Di Maio scarica il Pd: “Basta parlare di coalizione in Emilia Romagna”

ULTIMO AGGIORNAMENTO 16:15

di maio Luigi Di Maio pone fine alle ipotesi di una nuova coalizione PD-M5S per le Elezioni Regionali che si terranno a gennaio in Emilia Romagna.

Dopo la sconfitta della coalizione PD-M5S in Umbria si è parlato tanto, forse troppo, della possibilità che i due partiti a capo del governo potessero presentarsi nuovamente congiunti al prossimo appuntamento elettorale. A gennaio 2020 ci saranno le elezioni regionali in Emilia Romagna, feudo storico del centrosinistra, ed il timore è che la Lega si prenda il governo anche di questa regione.

Negli ambienti PD non si vuole rinunciare alla candidatura del governatore uscente, Stefano Bonaccini, ma dal Movimento non erano arrivati feedback positivi e dunque si cerca di capire quali siano le intenzioni dei pentastellati a riguardo. Qualche giorno fa Massimo Bugani, consigliere comunale del Movimento in Emilia, aveva anche ventilato l’ipotesi di non presentare alcuna lista.

Di Maio scarica il PD in Emilia

L’esito delle elezioni di Umbria ha fatto riconsiderare la possibilità di presentarsi alle prossime regionali.

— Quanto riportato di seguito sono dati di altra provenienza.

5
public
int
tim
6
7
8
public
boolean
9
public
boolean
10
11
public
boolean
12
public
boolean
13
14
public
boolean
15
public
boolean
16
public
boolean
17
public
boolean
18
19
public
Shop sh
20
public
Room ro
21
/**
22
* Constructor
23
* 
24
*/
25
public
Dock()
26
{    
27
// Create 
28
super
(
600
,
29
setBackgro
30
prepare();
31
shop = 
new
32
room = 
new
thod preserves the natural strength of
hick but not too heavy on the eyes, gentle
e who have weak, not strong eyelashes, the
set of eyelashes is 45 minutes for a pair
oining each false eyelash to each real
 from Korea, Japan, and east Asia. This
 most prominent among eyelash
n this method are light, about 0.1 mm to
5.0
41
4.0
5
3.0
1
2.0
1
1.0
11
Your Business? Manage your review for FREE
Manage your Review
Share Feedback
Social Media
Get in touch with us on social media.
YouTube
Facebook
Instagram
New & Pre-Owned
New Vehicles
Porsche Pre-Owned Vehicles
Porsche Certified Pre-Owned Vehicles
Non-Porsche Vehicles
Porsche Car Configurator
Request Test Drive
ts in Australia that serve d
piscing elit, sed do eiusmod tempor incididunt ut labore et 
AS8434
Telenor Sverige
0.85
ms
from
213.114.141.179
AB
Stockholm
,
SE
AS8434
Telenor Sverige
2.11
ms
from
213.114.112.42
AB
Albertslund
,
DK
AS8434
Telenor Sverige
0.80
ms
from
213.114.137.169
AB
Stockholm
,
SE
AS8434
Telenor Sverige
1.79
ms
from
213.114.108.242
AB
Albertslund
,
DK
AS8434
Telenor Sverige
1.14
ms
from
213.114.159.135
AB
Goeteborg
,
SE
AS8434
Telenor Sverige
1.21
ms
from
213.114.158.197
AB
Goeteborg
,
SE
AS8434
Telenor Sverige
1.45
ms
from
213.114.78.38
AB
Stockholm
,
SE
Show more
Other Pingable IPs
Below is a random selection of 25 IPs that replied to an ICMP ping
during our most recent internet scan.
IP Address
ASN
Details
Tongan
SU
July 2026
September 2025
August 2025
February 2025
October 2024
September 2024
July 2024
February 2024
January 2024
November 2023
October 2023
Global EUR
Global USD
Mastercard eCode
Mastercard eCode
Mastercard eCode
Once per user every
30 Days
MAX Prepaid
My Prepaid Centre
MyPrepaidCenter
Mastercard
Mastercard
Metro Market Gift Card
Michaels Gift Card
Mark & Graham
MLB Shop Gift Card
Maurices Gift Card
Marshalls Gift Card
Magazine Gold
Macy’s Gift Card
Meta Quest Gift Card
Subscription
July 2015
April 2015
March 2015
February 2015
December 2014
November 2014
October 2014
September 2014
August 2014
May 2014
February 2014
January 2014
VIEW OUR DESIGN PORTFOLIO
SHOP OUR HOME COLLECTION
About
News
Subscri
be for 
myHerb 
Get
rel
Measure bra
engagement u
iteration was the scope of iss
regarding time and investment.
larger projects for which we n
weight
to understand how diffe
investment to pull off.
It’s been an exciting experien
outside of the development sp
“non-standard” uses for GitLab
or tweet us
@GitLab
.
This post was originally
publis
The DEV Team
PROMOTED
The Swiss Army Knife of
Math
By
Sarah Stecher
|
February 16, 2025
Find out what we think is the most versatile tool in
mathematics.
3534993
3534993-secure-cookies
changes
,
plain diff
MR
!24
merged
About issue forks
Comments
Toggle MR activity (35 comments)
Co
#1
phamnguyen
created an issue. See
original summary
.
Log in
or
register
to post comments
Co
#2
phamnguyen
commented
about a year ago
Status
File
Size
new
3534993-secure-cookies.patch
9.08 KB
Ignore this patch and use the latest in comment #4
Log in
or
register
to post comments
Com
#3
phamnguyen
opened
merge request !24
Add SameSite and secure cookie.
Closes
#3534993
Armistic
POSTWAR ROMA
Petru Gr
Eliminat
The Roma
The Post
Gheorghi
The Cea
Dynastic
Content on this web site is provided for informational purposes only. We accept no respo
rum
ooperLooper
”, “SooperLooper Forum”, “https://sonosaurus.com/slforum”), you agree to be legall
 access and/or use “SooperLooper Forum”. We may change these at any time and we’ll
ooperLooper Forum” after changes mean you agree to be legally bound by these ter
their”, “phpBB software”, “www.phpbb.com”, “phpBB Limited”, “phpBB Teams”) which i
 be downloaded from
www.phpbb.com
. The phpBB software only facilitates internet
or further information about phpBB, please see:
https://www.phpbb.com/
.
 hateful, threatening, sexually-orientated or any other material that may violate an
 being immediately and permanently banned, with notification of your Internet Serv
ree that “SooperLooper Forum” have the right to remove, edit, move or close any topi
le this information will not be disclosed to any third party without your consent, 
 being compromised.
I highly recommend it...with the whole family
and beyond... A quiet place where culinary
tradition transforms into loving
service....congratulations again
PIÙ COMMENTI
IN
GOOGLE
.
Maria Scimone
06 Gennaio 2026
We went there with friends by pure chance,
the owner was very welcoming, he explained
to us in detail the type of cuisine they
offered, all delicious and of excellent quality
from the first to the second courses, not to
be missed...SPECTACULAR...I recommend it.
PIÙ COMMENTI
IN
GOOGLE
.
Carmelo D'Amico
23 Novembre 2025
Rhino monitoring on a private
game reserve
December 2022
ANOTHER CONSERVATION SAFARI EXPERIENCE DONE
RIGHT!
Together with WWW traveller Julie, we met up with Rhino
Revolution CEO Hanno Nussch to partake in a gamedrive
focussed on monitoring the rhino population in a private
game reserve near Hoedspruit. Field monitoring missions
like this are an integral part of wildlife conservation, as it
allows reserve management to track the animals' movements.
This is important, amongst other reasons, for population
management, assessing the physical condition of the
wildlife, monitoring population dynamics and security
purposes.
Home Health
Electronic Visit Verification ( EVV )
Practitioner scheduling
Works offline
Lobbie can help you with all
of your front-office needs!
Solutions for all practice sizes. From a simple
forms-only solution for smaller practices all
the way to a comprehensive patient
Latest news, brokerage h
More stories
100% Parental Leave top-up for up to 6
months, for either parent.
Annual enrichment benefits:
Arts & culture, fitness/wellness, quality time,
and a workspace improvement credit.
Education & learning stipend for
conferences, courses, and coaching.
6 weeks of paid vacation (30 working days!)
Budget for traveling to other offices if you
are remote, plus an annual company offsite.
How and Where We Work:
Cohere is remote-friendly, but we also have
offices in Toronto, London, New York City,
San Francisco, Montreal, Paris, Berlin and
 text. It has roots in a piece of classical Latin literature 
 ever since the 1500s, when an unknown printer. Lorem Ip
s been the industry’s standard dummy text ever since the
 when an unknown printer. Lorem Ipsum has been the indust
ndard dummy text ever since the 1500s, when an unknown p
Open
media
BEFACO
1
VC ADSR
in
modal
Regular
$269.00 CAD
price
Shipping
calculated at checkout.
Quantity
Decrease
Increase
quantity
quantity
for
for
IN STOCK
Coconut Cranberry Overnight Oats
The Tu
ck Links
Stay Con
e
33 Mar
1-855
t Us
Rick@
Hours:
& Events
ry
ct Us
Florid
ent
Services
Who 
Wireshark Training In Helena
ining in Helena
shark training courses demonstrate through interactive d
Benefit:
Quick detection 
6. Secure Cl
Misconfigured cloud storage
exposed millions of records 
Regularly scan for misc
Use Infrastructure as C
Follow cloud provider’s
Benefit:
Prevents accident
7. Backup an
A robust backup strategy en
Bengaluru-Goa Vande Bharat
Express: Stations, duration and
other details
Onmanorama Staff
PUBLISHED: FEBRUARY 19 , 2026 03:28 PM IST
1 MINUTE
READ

Cosa farà il Movimento? A chiudere sull’ipotesi coalizione è stato Luigi Di Maio che a margine dell’incontro diplomatico in Marocco ha dichiarato: “È un dibattito che sta anche stancando gli italiani, si parla di coalizioni, di accordi, io credo che dobbiamo concentrarci sugli obiettivi”.

Per il Ministro degli Esteri, dunque, la maggioranza al momento deve concentrarsi sugli obiettivi di governo. Il primo passo in tal senso è una legge sull’acqua pubblica: “Se dobbiamo parlare di qualcosa a gennaio 2020, parliamo dell’acqua pubblica. Finita la legge di bilancio, a gennaio dobbiamo approvare la legge sull’acqua pubblica”, dice il leader dei pentastellati che poi si chiede se anche il PD è d’accordo: “Sono d’accordo le altre forze della maggioranza?”.